Sistemin bize dayattığı hayatı yaşamak istemiyorum. Böyle örnekleri gördükçe içim açılıyor:
3 gün profesör 4 gün çoban
Çoğumuz şehir yaşantısından sıkılıp doğayla iç içe bir
yaşamın hayalini kurarız. Ama kimse ilk adımı atmaya cesaret edemez! 63
yaşındaki profesör karı-koca Elçin Kürşat ve Yalçın Coşkun bu hayali
gerçekleştirenlerden.
Milas’a bağlı Gürçamlar Köyü’nde keçileriyle, inekleriyle, kazlarıyla birlikte köy hayatı yaşıyorlar. Sakinlik ve mutlu yaşam ikilinin aşkına aşk katmış, birbirlerine ‘Sevgilim’ diye hitap ediyorlar. Akademik yaşantısını yıllarca Almanya'da sürdüren sosyoloji profesörü Elçin Kürşat köyde ve şehirde olmak üzere iki farklı hayat yaşıyor. Elçin Hanım haftanın 4 günü Gürçamlar Köyü’nde keçi, koyun otlatıp çobanlık yapıyor, organik ürün yetiştiriyor ve kumaş dokuyor. Haftanın 3 günü ise İzmir Yaşar Üniversitesi’nde davranış bilimleri dersi veriyor.
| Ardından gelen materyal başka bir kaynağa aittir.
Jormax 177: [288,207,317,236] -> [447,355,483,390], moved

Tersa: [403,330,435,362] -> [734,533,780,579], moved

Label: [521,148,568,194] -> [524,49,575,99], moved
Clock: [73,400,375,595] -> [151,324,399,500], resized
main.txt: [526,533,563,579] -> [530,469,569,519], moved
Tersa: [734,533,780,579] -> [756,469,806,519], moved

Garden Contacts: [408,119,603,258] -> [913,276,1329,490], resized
Şehir yaşamından köy hayatına transfer olmuşsunuz. Hayvanlara, doğaya nasıl alıştınız?
Ben böyle bir hayatın hayalini o kadar uzun zaman kurdum ki. Sadece ev
küçük geldi, Almanya’dan koca bir konteynırla kitaplar geldi. Yalçın’ın
da Ankara’dan eşyaları geldi. Ancak birkaç ayda yerleşebildik.
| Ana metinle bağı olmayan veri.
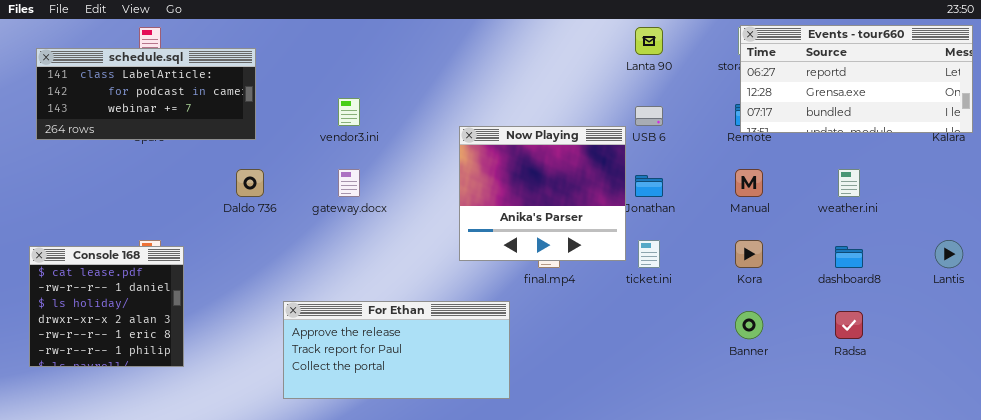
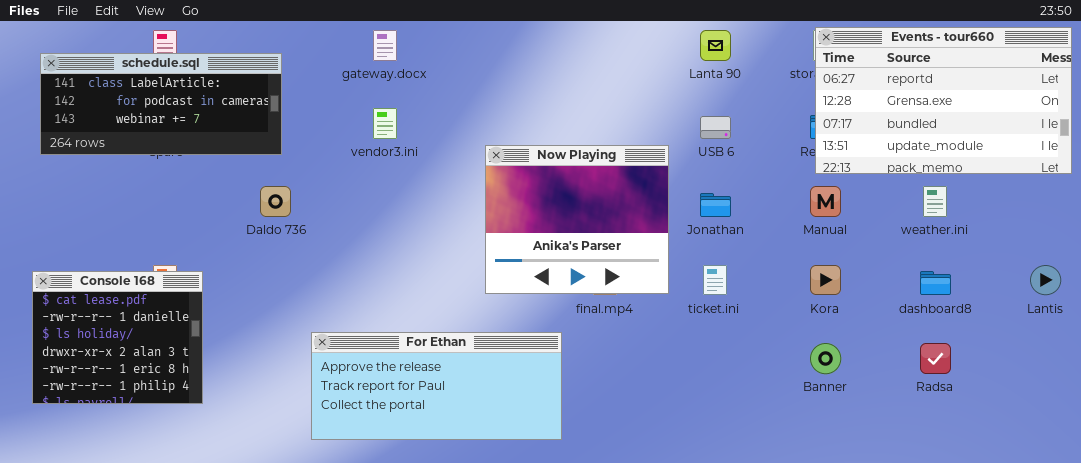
Events - tour660: [740,25,973,133] -> [815,27,1072,174], resized
Now Playing: [459,126,626,261] -> [485,145,669,294], moved
gateway.docx: [338,169,360,197] -> [373,30,397,61], moved

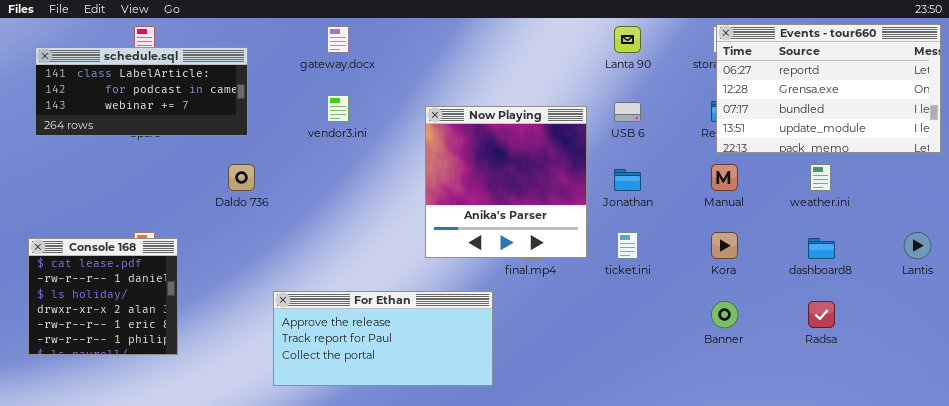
Now Playing: [485,145,669,294] -> [425,106,587,258], resized

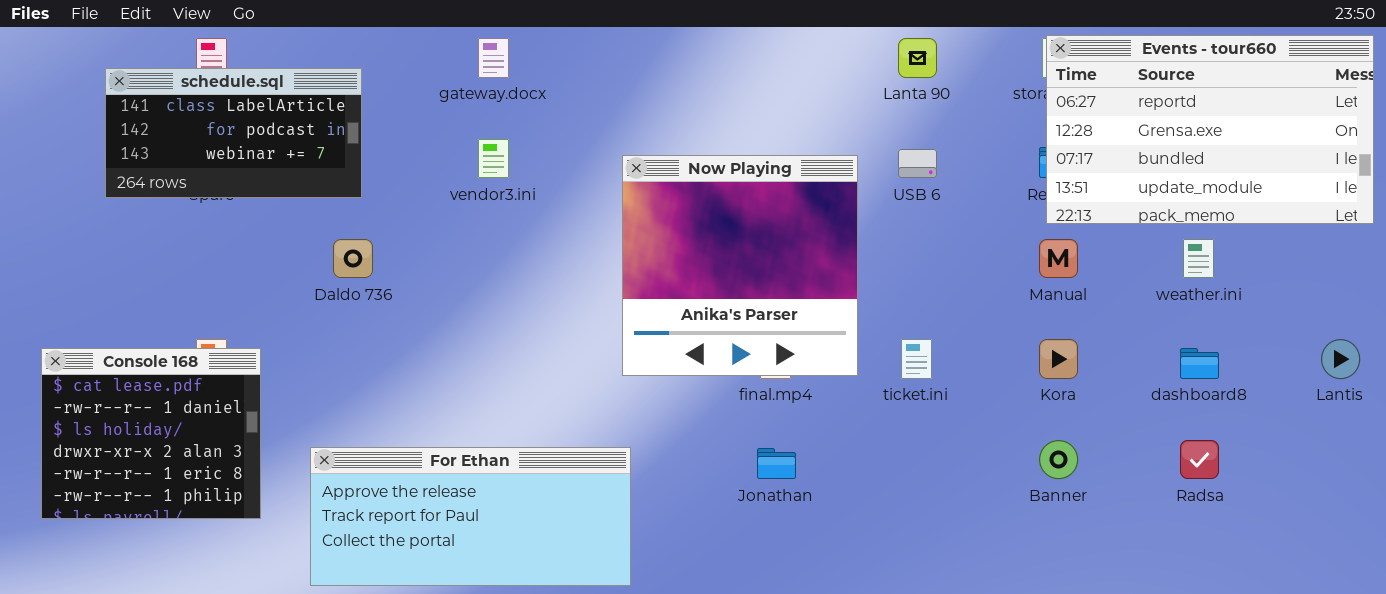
schedule.sql: [35,47,248,136] -> [105,68,362,198], resized
Jonathan: [614,169,641,191] -> [757,448,796,479], moved
For Ethan: [273,291,493,386] -> [310,447,631,586], moved

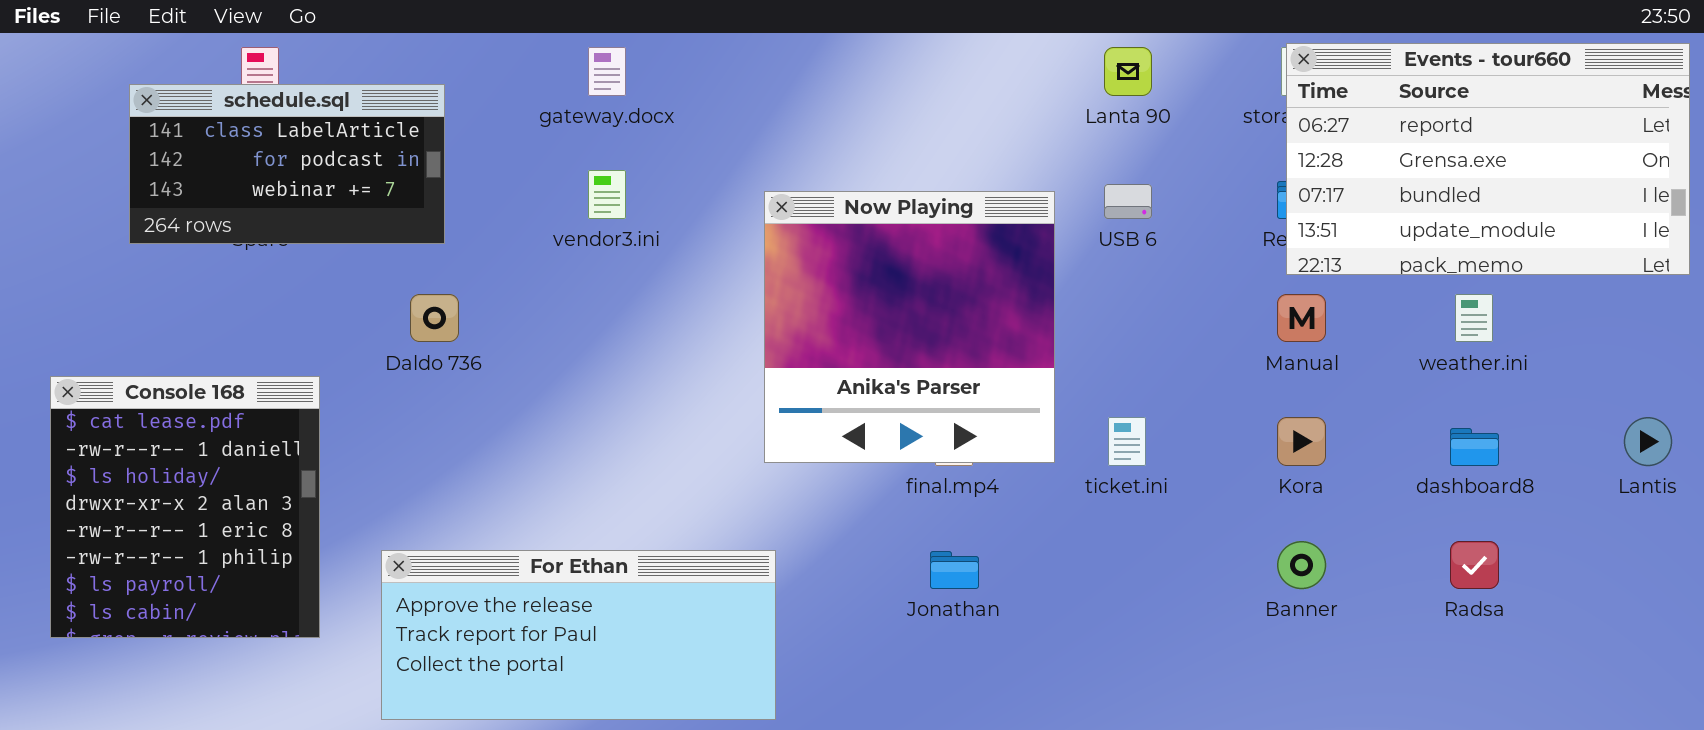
Console 168: [41,348,261,519] -> [50,376,320,638], resized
Köy evinin genel düzenini nasıl sağladınız, hayvanları nasıl toparladınız?
Keçilerimiz vardı ama bu kadar çok değildi. Şimdi 13 tane. 3’ü erkek, onları sürüye verdik dişi peşindeler.
Gördüğüm kadarıyla sadece keçileriniz yok...
4 inek, 2 yavrusu, bir eşekle yavrusu, 6 kazımız, epeyce tavuk,
kuzularımız, bir koç, iki de koyunumuz var. Bunların yanı sıra 8
köpeğim, evde devamlı durmayanlarla birlikte 12 de kedim var.
Bu kadar hayvanı nasıl besliyorsunuz?
Kazandığımı hayvanlara aktarıyorum. Bu yüzden organik üretime geçtim. En büyük arzum onları satarak gelir ve giderlerin dengeye oturması.
Organik neler yapıyorsunuz?
Keçi tulumu, inek ve keçiden beyaz peynir var. Tereyağı, inekten mozzerella yapıyorum, soğuk sıkma ve yemeklik olarak zeytinyağı üretiyorum. Reçellerimiz, sebzelerimiz var.
Satışlarını nasıl yapıyorsunuz?
Ortadoğu Teknik Üniversitesi’ne bağlı bir grup arkadaşım var. Doğal bilinçli beslenme diye bir platform kurdular. Onlara yolluyorum.İstanbul'da müşterilerim var. İzmir’den müşterilerim var. Organik olması için Antalya’dan sertifikalı çalışan bir çiftçiden buğday arpa getirtiyorum.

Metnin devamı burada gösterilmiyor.